L’Orrore del 7 Ottobre
Era l’alba di sabato 7 ottobre 2023, una giornata di festa religiosa in Israele (Simchat Torah), quando il fragore dei razzi ha rotto un lungo periodo di tregua armata. L’operazione “Alluvione di al-Aqsa”, lanciata dal gruppo militante palestinese Hamas e dai suoi alleati, non era, tuttavia, un attacco missilistico come i precedenti.
Mentre oltre 5.000 razzi venivano sparati verso città israeliane come Tel Aviv e Ashkelon, la vera catastrofe si consumava a terra: centinaia di miliziani armati superavano con incredibile facilità la barriera di confine ultra-tecnologica che separa Gaza da Israele. Usando parapendii a motore, veicoli leggeri e brecce aperte con esplosivi, i combattenti si sono riversati nelle comunità (i kibbutz) vicine al confine, in basi militari e in un festival di musica elettronica nel deserto (Reim).
Per ore, i miliziani hanno seminato morte e orrore. Il bilancio è stato senza precedenti nella storia israeliana: oltre 1.200 vittime, la stragrande maggioranza delle quali civili, massacrate nelle loro case o durante il festival. Inoltre, circa 250 persone, anziani, donne, bambini e soldati, sono state rapite e portate come ostaggi nella Striscia di Gaza.
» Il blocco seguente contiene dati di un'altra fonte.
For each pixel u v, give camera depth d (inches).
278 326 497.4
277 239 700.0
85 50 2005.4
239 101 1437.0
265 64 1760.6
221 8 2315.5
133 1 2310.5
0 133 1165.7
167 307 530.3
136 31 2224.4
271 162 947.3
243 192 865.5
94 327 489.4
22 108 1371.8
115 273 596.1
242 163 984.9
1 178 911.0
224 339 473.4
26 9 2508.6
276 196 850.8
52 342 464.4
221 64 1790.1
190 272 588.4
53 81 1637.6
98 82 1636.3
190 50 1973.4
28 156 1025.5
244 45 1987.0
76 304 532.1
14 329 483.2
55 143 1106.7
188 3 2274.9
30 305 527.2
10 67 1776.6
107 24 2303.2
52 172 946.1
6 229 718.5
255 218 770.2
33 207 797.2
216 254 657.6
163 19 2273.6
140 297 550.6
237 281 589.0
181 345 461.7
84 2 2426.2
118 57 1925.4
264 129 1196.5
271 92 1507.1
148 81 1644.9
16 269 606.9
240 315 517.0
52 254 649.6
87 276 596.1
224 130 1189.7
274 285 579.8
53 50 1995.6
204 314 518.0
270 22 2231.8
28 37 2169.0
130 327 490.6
Questo attacco, per portata e brutalità, è diventato immediatamente il casus belli per eccellenza. Il governo israeliano guidato da Benjamin Netanyahu ha dichiarato lo stato di guerra e ha lanciato l’operazione “Spade di Ferro”, con l’obiettivo dichiarato di distruggere per sempre la capacità militare e politica di Hamas.
il Silenzio e il Fallimento Inconcepibile
È qui che si innesta il quesito più scomodo e, per molti, inconcepibile. Come si può spiegare che l’apparato di sicurezza israeliano — considerato tra i più sofisticati al mondo, con sistemi di sorveglianza d’avanguardia, sensori di terra e una rete di intelligence umana e cibernetica profondissima — sia stato colto di sorpresa da un piano di una tale complessità logistica?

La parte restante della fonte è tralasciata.